What just happened in the industry:

  • 2018: Only Trainer existed (hedge funds manually coded everything)
  • 2023: SFTTrainer launched (80% automation for financial chatbots)
  • 2025: Combined stacks became standard (SFTTrainer plus LoRA plus quantization)

Common mistakes:

  • Using Trainer for chat models (loses automatic template handling)
  • Using SFTTrainer for raw time series (wrong tool for numeric data)
  • Not combining with efficiency libraries (burns GPU budget unnecessarily)

The Complete Library Ecosystem

Core Training Frameworks

transformers (Hugging Face):

  • Status: Foundation for everything
  • Contains: Model architectures, base Trainer class
  • Financial use: All custom model development starts here

trl (Transformer Reinforcement Learning):

  • Status: Standard for post-training and alignment
  • Contains: SFTTrainer, DPOTrainer, PPOTrainer for RLHF
  • Financial use: Chat-based portfolio advisors, compliance assistants

Try it yourself: Pick transformers.Trainer when fine-tuning classification models on financial documents.

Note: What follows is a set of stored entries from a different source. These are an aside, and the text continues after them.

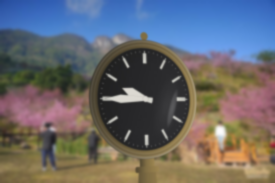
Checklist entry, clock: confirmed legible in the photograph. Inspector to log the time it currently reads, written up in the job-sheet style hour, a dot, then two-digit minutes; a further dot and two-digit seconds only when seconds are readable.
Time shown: 9.45
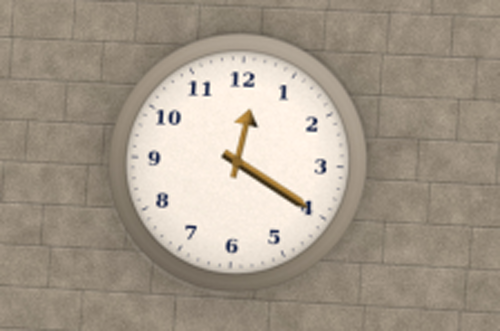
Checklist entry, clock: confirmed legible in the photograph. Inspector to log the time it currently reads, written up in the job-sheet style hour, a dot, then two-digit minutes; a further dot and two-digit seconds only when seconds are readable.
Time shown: 12.20
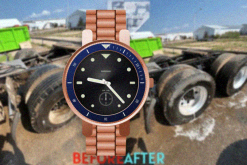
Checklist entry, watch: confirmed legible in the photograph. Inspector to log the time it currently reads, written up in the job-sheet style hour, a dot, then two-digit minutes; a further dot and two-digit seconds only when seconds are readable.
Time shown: 9.23
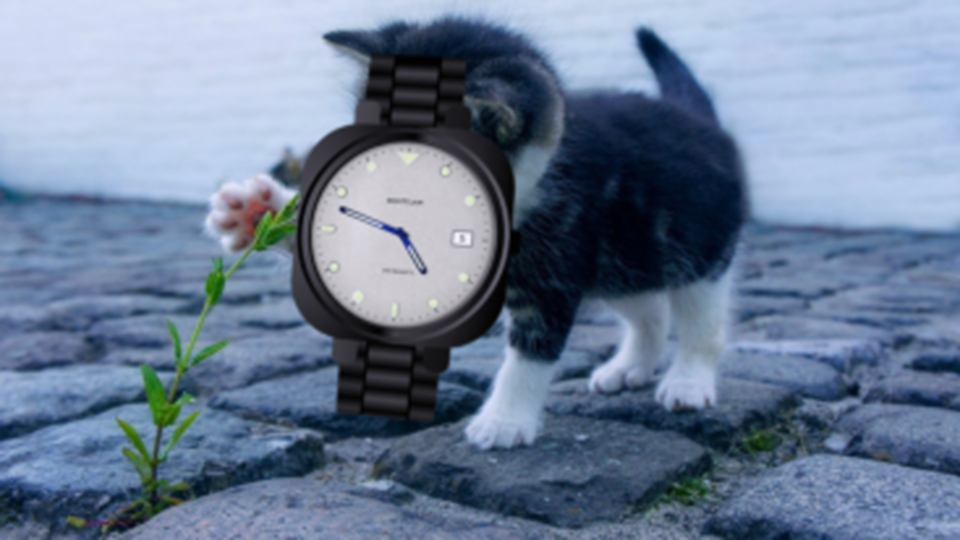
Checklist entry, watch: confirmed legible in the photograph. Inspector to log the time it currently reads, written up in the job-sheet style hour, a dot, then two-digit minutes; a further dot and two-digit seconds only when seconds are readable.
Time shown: 4.48
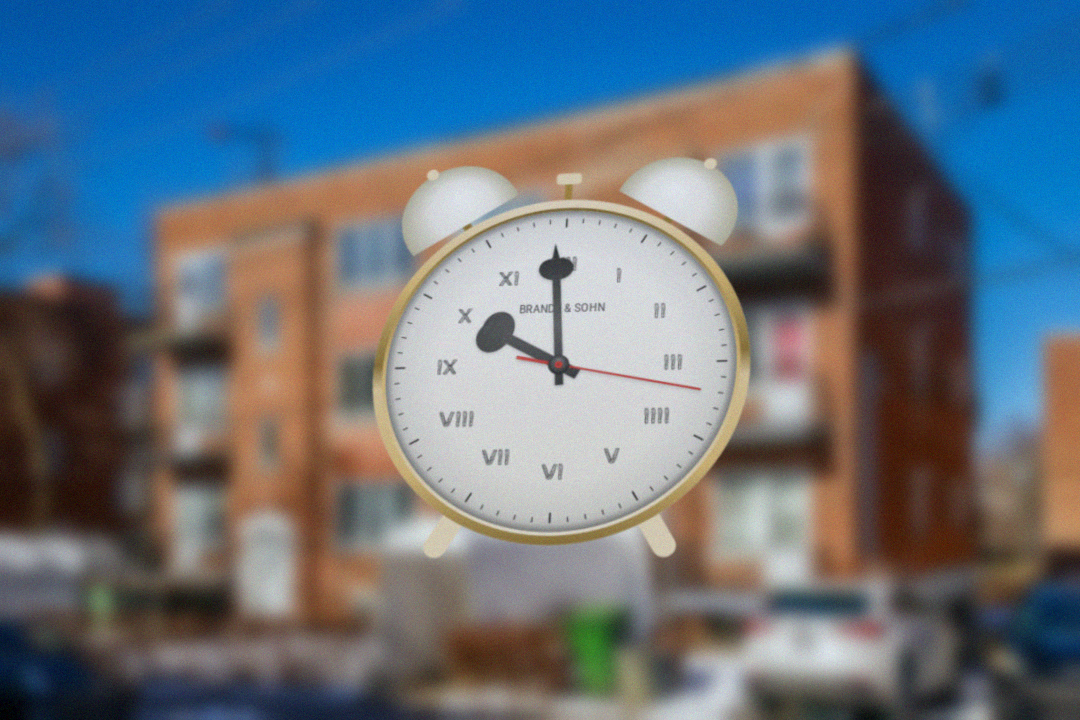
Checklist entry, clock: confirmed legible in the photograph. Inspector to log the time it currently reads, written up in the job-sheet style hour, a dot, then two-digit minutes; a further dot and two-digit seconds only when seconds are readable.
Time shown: 9.59.17
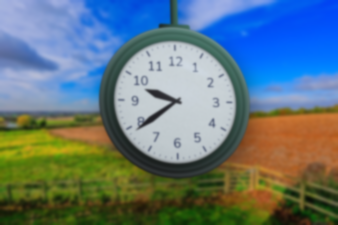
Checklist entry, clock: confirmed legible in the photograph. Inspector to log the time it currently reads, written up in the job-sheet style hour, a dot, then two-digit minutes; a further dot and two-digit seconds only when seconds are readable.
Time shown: 9.39
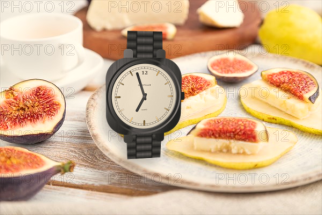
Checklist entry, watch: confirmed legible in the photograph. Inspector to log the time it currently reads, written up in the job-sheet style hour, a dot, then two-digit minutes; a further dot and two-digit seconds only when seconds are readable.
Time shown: 6.57
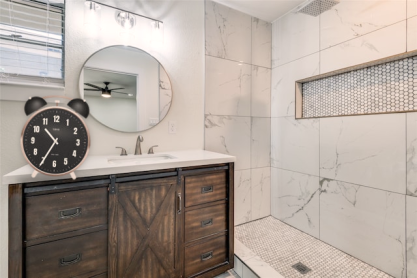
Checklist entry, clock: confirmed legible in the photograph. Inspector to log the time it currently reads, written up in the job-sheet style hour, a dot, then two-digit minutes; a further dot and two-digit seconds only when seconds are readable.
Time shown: 10.35
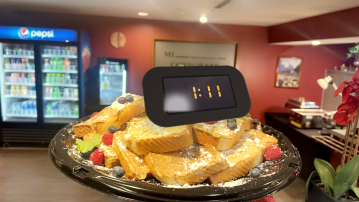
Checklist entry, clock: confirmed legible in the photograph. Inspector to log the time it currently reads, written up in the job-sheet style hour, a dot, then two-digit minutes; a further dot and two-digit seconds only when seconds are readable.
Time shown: 1.11
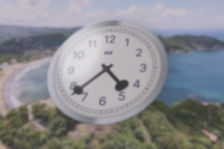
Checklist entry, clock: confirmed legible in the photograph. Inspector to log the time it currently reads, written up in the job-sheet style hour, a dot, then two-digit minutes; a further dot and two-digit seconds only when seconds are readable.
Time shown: 4.38
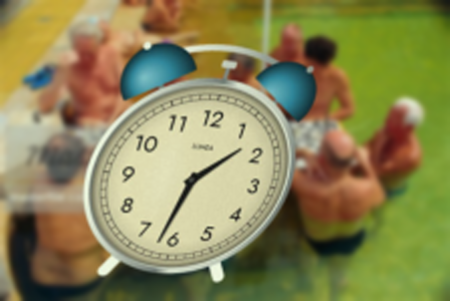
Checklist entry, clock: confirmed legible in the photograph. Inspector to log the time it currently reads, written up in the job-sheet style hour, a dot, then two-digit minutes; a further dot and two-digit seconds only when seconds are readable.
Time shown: 1.32
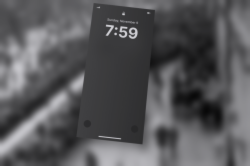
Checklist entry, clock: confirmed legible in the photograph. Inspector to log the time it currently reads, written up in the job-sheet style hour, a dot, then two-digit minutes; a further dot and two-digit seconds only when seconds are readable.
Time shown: 7.59
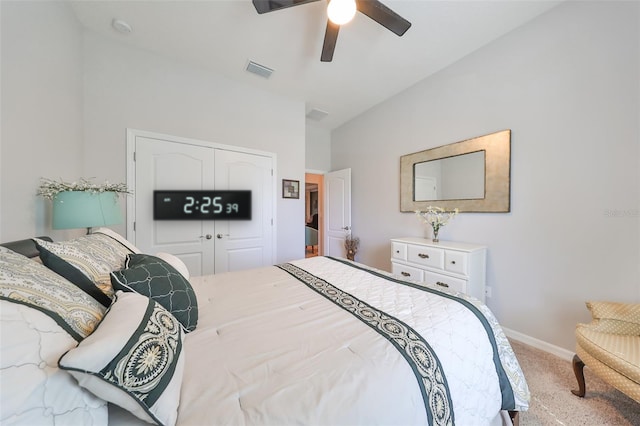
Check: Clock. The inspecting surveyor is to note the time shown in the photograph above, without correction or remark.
2:25
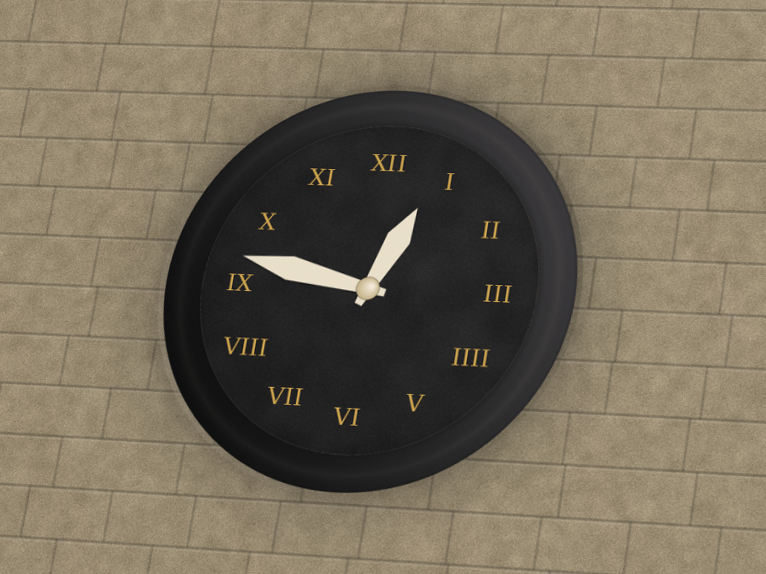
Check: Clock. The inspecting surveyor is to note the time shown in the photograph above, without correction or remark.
12:47
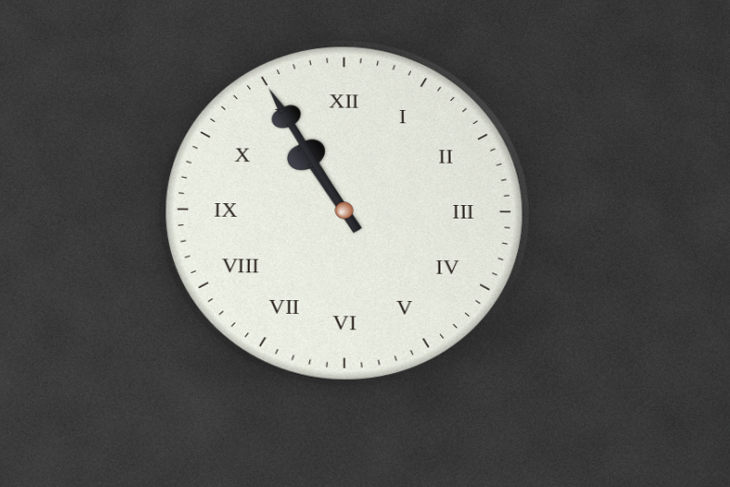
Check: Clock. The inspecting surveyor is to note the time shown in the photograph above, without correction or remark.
10:55
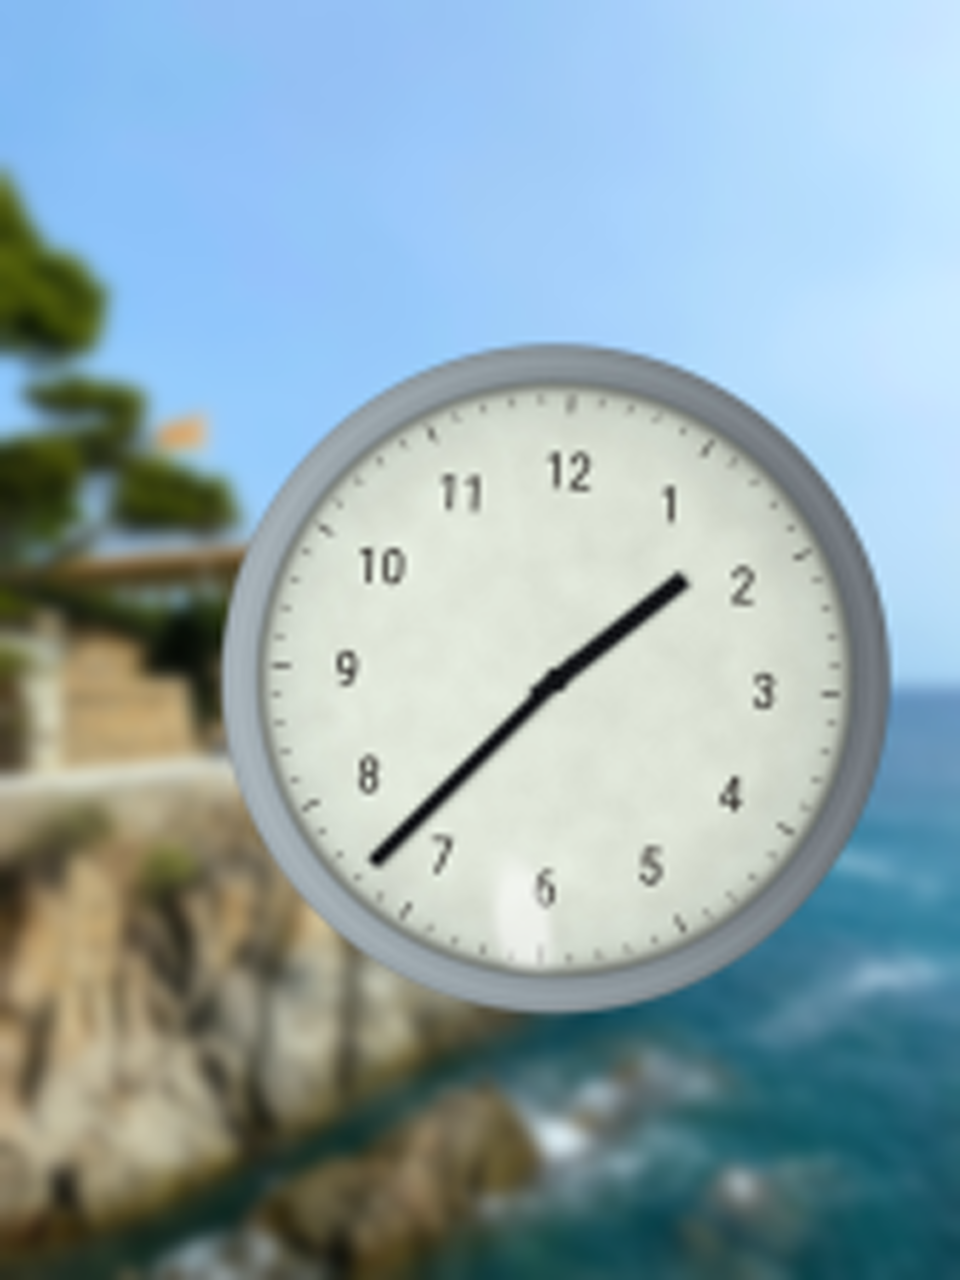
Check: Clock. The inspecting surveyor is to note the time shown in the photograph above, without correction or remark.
1:37
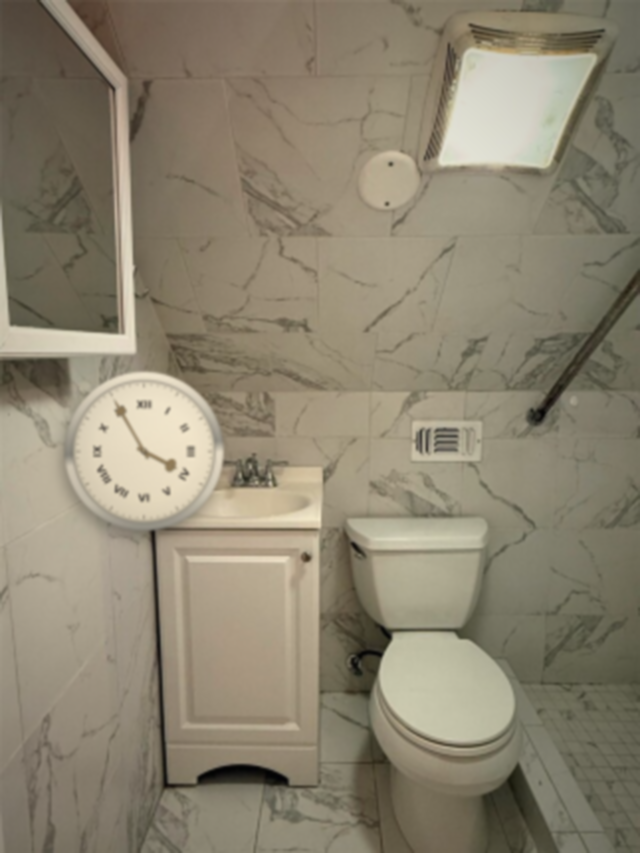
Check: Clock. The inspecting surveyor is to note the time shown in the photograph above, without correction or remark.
3:55
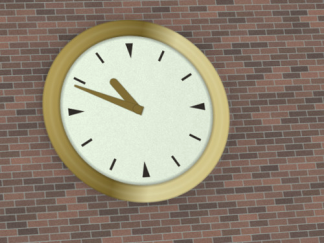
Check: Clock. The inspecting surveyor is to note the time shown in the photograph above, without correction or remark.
10:49
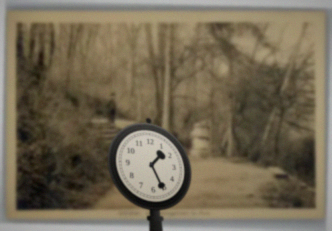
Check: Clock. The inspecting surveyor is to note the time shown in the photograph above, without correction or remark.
1:26
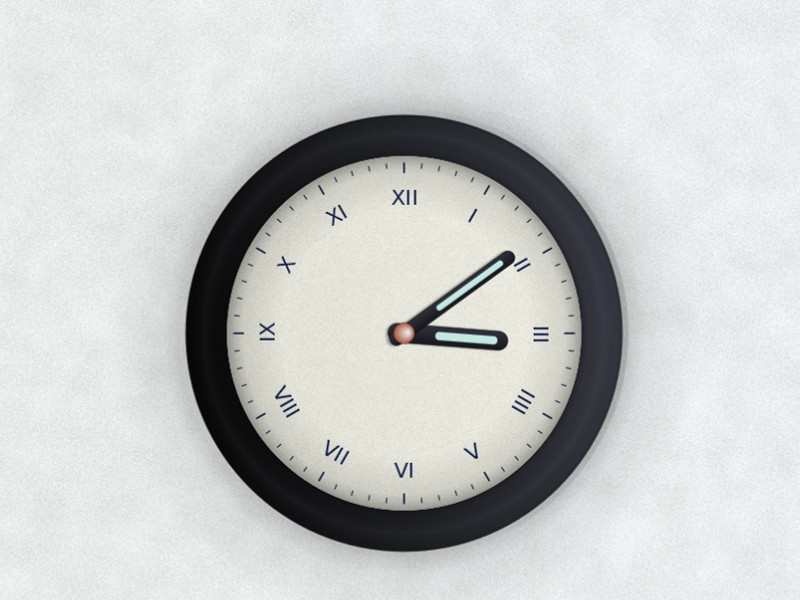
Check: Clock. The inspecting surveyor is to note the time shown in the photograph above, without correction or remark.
3:09
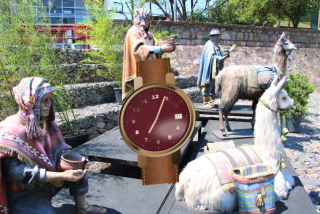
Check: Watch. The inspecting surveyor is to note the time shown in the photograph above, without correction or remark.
7:04
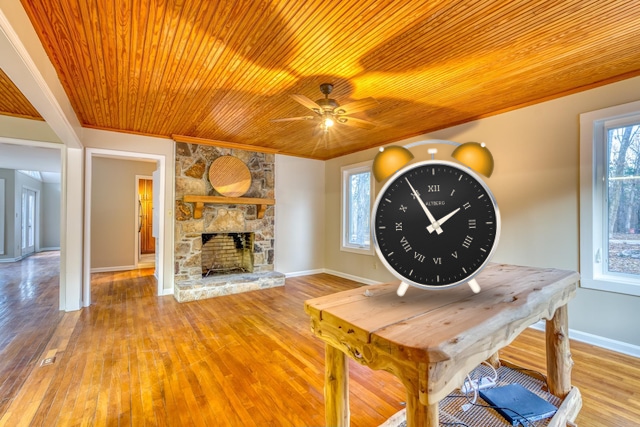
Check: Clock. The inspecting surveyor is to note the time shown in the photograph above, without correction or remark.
1:55
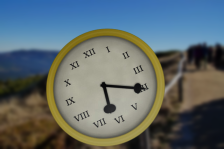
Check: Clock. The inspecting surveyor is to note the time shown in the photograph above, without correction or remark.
6:20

Pick trl.SFTTrainer when building conversational financial analysts.

Efficiency Libraries (Memory Reduction)

peft (Parameter-Efficient Fine-Tuning):

  • Core capability: LoRA, QLoRA, Prefix Tuning, IA3
  • Status: Industry standard (used by 90% of hedge funds)
  • Memory savings: 4x reduction, trains only 0.1% of parameters
  • Financial impact: Enables 7B model training on single A100 instead of 8-GPU cluster

bitsandbytes:

  • Core capability: 4-bit and 8-bit quantization
  • Status: Standard for QLoRA training
  • Memory savings: 8x reduction for 4-bit models
  • Financial impact: Quant teams train 13B models on consumer GPUs (16GB)

unsloth:

  • Core capability: Optimized kernels for 2x faster LoRA
  • Status: Rising adoption (2024 breakthrough)
  • Speed improvement: 50% less memory, 2x training speed
  • Financial impact: Deploy sentiment models same day instead of next week

What just happened: Before peft (2020), hedge funds needed $100k GPU clusters for fine-tuning. After peft plus bitsandbytes (2023), same training runs on $2k consumer cards.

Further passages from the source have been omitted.